In most swarm algorithms, individuals perform according to local rules and overall behaviors emerge organically from the interplay of the individuals of the swarm. Translated to the swarm robotics' domain, individual robots exhibit a behavior based on a local rule set that can range from a simple reactive mapping between sensor inputs and actuator outputs to elaborate local algorithms.
The industrial internet of things (IIoT) is used for smart machines and real-time analytics to make better use of data developed by industrial machines. The principal driver of IIoT is smart machines, or autonomous machines, because they can capture and analyze data in real time, and these machines can communicate findings in a manner that is simple and fast for better or more accurate decisions. IIoT is used across industries, including manufacturing, logistics, oil and gas, transportation, mining, aviation, and energy. And IIoT can be used to manage and monitor automated and autonomous machines, and coordinate autonomous machines for better coordination.

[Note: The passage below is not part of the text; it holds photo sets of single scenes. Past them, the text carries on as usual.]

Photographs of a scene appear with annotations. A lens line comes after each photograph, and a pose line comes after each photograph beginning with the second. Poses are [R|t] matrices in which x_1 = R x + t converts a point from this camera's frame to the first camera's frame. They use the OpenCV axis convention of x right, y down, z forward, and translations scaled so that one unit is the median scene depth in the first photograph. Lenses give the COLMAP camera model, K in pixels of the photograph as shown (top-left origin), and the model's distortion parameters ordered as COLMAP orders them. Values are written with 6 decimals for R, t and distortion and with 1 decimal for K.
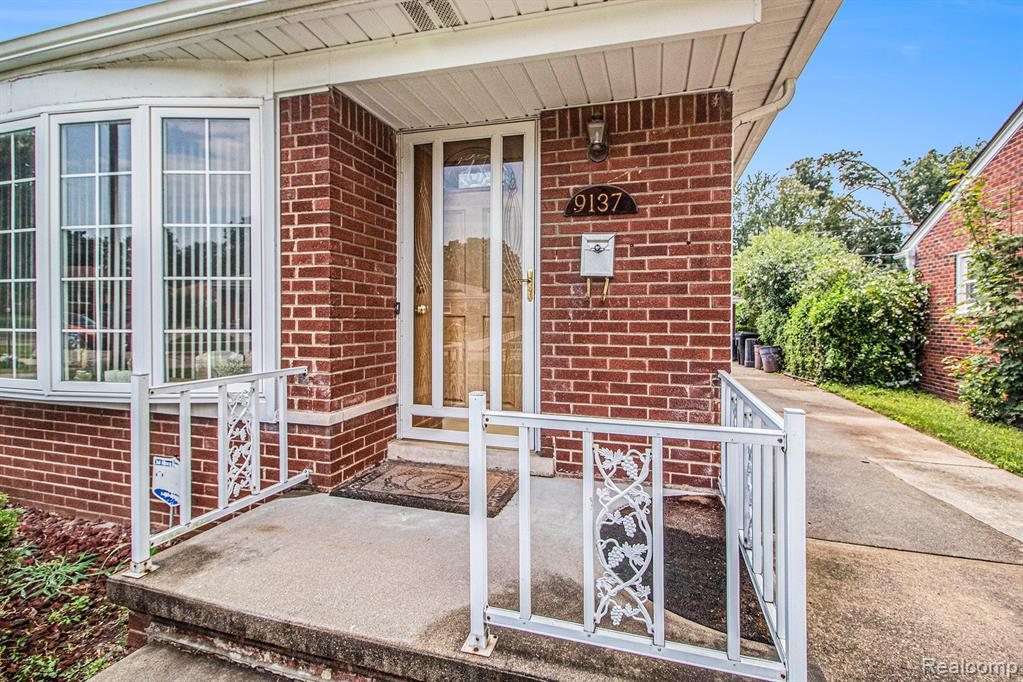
lens RADIAL K [[472.9, 0, 525.8], [0, 472.9, 339.3], [0, 0, 1]] dist [0.002185, 0.000221]
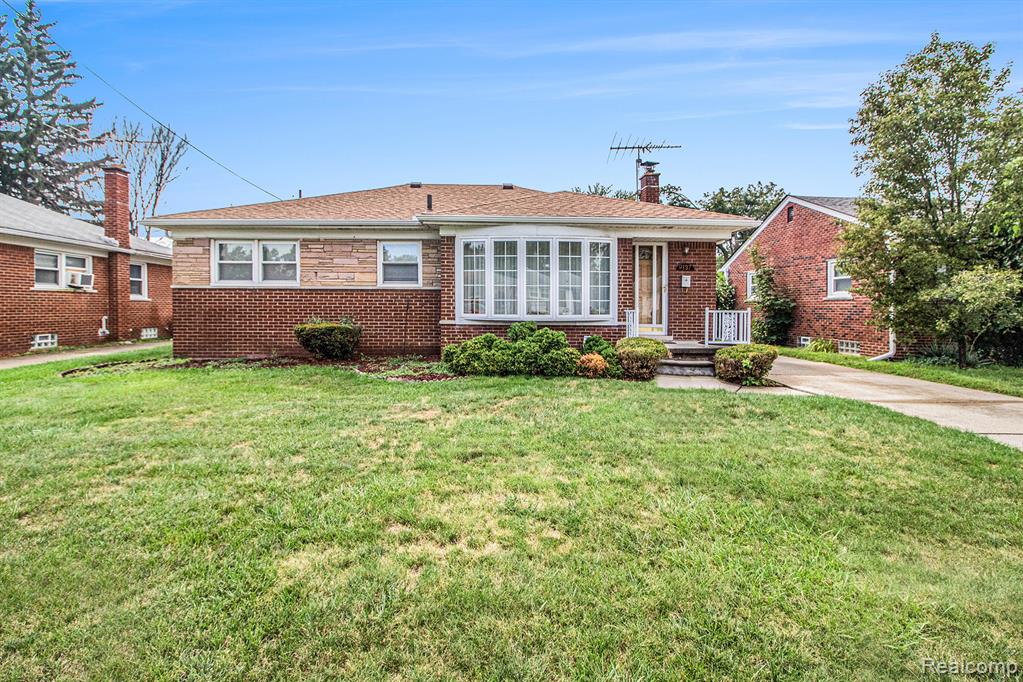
lens RADIAL K [[451.6, 0, 511.5], [0, 451.6, 341.0], [0, 0, 1]] dist [-0.000058, -0.008911]
pose [[0.959137, -0.019070, 0.282300, -2.149071], [0.011316, 0.999513, 0.029069, 0.178425], [-0.282717, -0.024687, 0.958886, -2.036430]]
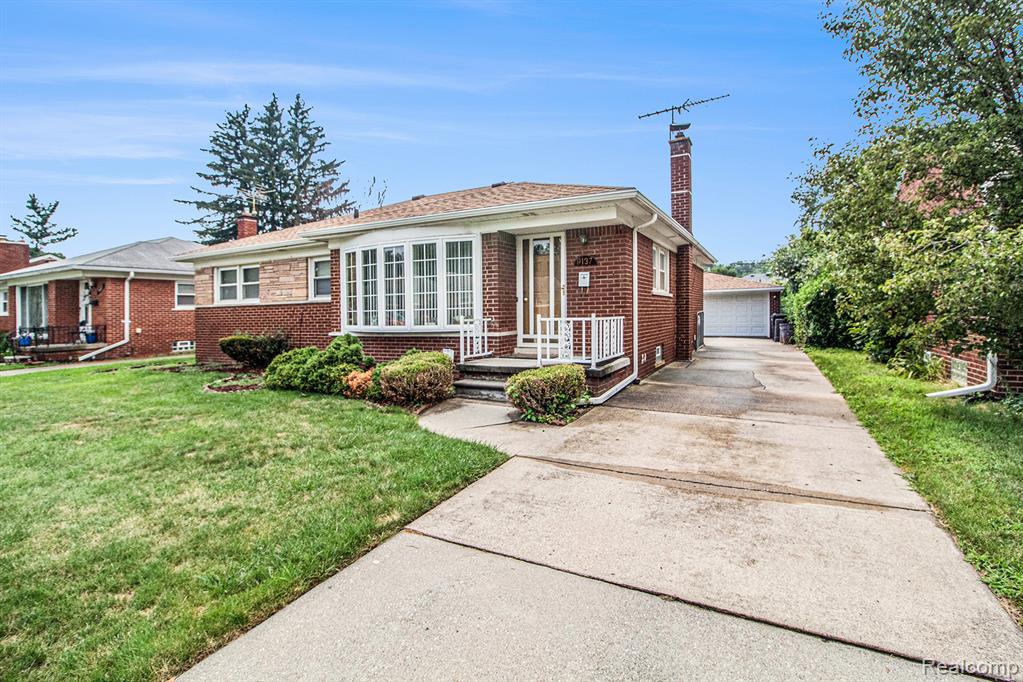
lens RADIAL K [[456.6, 0, 522.4], [0, 456.6, 334.7], [0, 0, 1]] dist [0.002460, 0.000043]
pose [[0.980184, -0.013944, -0.197598, 0.314405], [0.014961, 0.999881, 0.003653, 0.145140], [0.197524, -0.006536, 0.980276, -1.782676]]
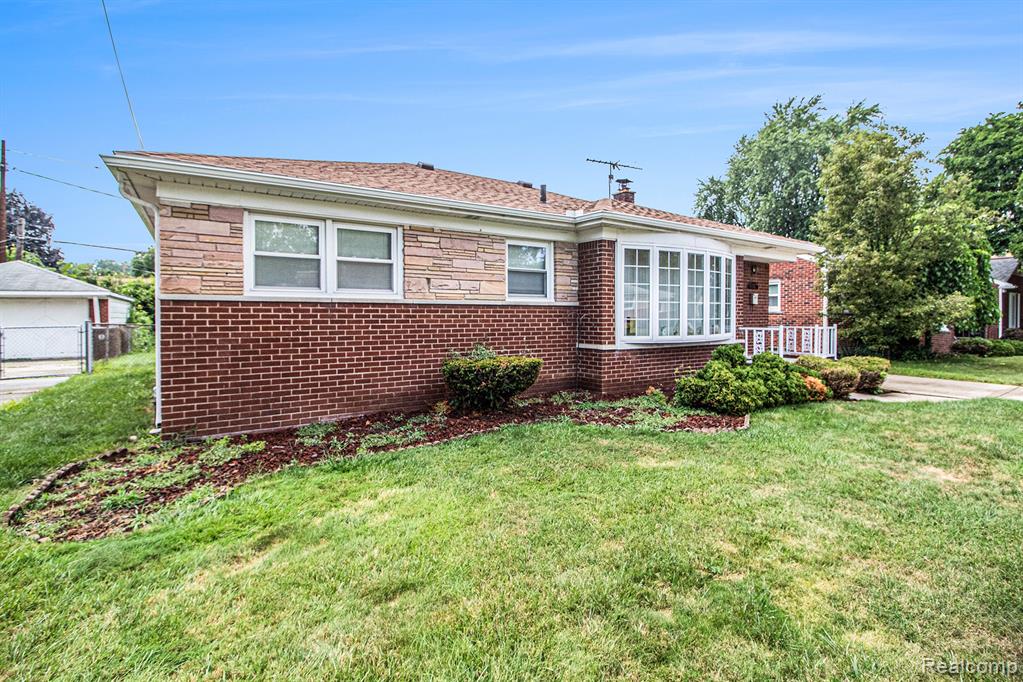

Similar to, and capable of enabling, autonomous systems, autonomous networks offer networks with minimal to no human intervention and would be able to configure, monitor, and maintain themselves independently. This could mean that the technologies could be self-provisioning, self-diagnosing, and self-healing, with advances in artificial intelligence and cloud technologies offering networks greater capabilities.
Autonomous networking is also expected to offer capabilities including connecting doctors with patients arriving on a life flight before they arrive, finding missing persons with IP cameras on a subway, selling consumers what they want when it is not in store, powering next-level robotics systems, using facial recognition for locked facilities, and enabling faster transportation of critical systems for both terrestrial applications and space-based applications.
Autonomous drive manufacturing includes the manufacturing of autonomous vehicles and their respective components to enable autonomous vehicles or other autonomous systems. This includes autonomous underwater vehicles, autonomous trucks, unmanned aerial vehicles, and drones.